I understand the communities are much larger all around the world when compared to Finland, but there are so many small things that could improve these big and famous contests abroad. We at AMV Finland (AMV.fi) have been working for years to improve our contests and we try to experiment with new ideas constantly. I've noticed things seem to be following the same pattern in big contests in America, and don't really seem to change and therefore things don't really improve either. Of course, the old saying "if it ain't broke, why fix it?" is true here, but just because something isn't broken doesn't mean it doesn't need fixing.
So without further ado, this is (hopefully) a short and sweet list of things why Finland does things better in my opinion.
Contests in Finland strive to be as transparent and fair as possible. In every AMV.fi contest the panel of judges (4) is published on the convention website as well as the AMV.fi YouTube channel before the contest deadline. The judges receive a set of rules to follow during the judging, which is also visible to the public and can be found on the AMV.fi website (in Finnish).

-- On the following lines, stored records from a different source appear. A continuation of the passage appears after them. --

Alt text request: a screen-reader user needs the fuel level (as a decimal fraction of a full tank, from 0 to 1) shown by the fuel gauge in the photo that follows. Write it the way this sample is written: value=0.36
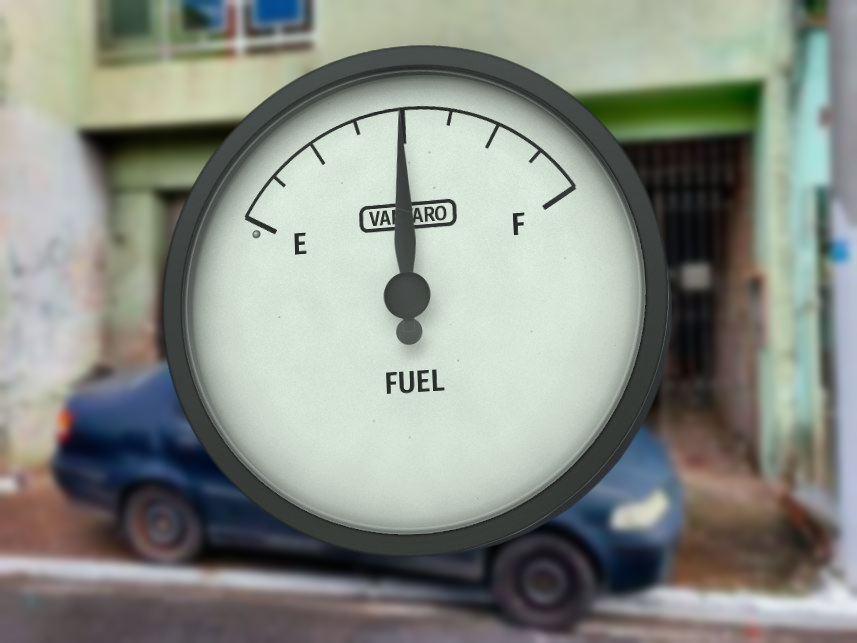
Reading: value=0.5
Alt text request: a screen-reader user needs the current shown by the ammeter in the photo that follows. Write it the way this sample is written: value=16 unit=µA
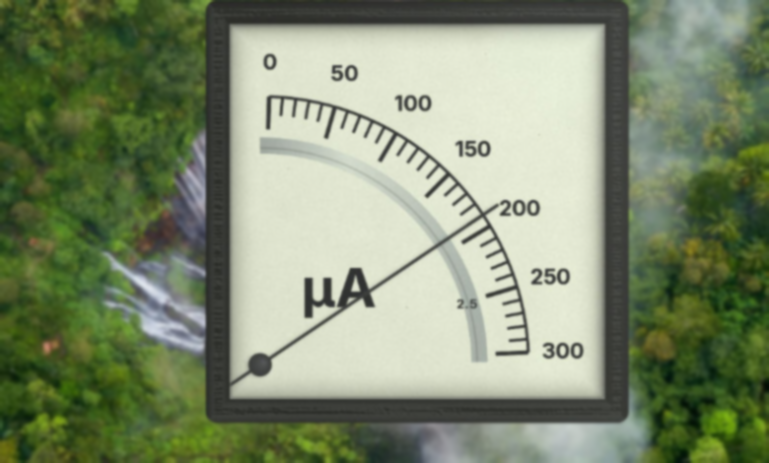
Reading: value=190 unit=µA
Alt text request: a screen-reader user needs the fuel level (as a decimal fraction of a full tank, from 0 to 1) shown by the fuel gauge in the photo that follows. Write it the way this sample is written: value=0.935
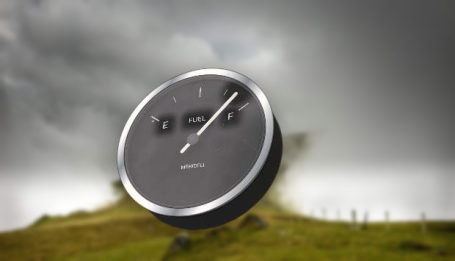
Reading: value=0.875
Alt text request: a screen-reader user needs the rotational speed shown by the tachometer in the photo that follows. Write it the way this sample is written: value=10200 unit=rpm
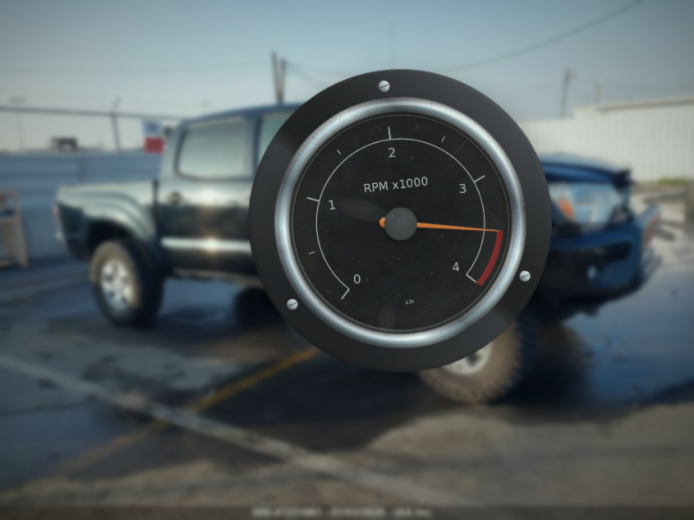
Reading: value=3500 unit=rpm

After the deadline the judges proceed to do the preliminary judging. The scores and documentation of the preliminary judgingare posted on the AMV.fi website after the contest.
- Online activity
Information about all AMV.fi contests and events is shared on AMV.fi's social media accounts, so that even though the contests spread out to different conventions, the relevant information can still be reliably found in one place. The winners are posted on AMV.fi social media immediately after the contest, and on the AMV.fi website (with judges reasons and justifications for the awards) the next day after the convention takes place. The contestants don't have to "wait around" for information on how their video did in the contest.
- Shared practices
All of the AMV.fi contests follow the same template of rules with small differences in each contest to make the contests unique, but still a united set. The rules template can be found on our website, along with the scoring template used in all of our contests for conducting the preliminary judging. With the shared practices, contestants don't need to stress over "what were the rules here again?", as mostly the contests follow the same pattern.
- Video feedback
All contestants are able to ask for feedback via the AMV coordinator, which is written by the judges of the contest and then sent to the contestant. The amount of people asking for feedback varies a lot depending on the contest and sometimes it takes a long time for the judges to finish, but I do love this about Finnish contests and think it's very much necessary abroad, in any shape or form.

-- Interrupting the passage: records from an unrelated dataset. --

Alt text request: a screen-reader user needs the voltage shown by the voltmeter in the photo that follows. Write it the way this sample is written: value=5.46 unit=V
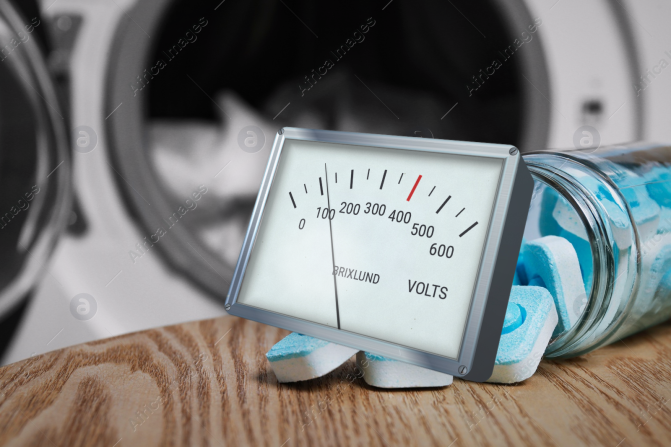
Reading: value=125 unit=V
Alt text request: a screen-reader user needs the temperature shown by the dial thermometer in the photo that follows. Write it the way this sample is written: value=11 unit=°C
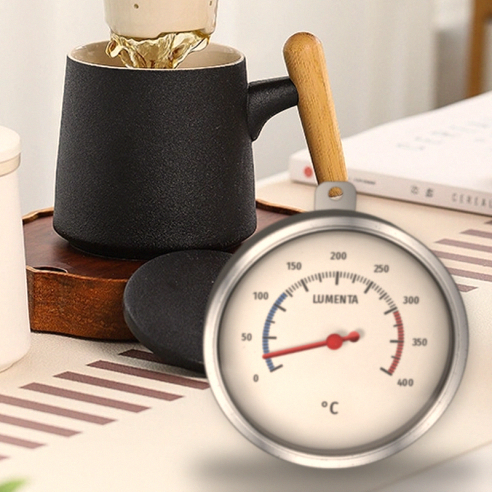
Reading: value=25 unit=°C
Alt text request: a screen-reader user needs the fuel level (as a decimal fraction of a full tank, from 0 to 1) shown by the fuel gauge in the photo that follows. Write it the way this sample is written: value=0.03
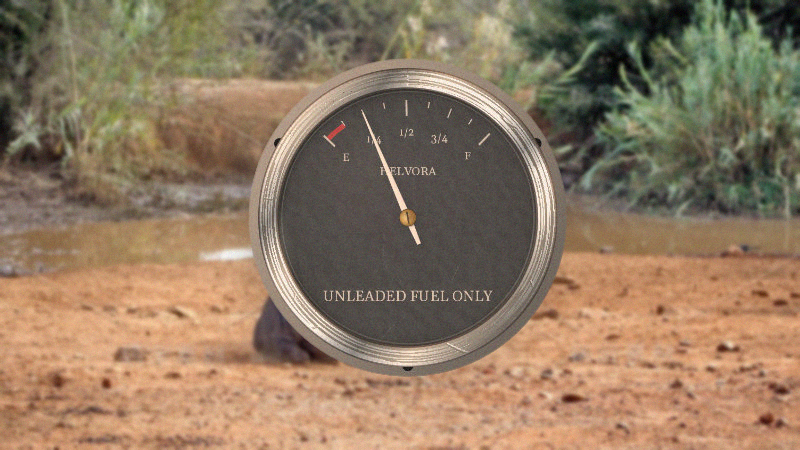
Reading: value=0.25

As a contestant and organizer these are very small things that make the contests so much better in my opinion. I find that transparency especially is crucial in AMV contests, and that most contest abroad are lacking it so much, as mostly when competing abroad all I have are questions.

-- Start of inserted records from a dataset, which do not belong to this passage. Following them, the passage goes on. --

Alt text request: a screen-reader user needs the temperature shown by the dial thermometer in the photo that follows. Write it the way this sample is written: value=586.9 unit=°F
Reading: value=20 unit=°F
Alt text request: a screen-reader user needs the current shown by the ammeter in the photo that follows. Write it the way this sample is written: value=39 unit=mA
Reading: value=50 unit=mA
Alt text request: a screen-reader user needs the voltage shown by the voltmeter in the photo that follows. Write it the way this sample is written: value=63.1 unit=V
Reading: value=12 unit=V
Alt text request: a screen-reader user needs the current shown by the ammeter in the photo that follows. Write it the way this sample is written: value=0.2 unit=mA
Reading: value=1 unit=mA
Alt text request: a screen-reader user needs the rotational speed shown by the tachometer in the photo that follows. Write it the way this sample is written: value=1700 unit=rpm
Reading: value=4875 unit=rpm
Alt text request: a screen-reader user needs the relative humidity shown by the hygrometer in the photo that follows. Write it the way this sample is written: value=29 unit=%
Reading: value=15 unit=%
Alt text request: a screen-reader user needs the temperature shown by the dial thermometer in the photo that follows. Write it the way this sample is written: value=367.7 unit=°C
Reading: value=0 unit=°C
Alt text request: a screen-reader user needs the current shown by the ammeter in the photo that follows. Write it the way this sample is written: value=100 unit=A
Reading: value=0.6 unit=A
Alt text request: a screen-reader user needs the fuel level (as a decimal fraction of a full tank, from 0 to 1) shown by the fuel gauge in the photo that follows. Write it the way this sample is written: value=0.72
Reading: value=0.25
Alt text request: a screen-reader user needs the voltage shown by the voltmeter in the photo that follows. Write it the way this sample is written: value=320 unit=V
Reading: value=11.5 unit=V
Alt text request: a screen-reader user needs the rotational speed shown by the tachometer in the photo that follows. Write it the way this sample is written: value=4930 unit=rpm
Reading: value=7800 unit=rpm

who decides the finalists?
how are finalists decided?
how close was I to the finals / to placing?
what could I do better next time?
I want to emphasize that the point of this thread is not to bash or diss the way contests are done, it's to try to find the answers to my questions and hopefully get some sort of change going for future contests. I am not bringing out any specific contests, and I am interested to hear how things are done "behind the scenes" around the world! Maybe these practices are already in place somewhere and I just haven't seen it?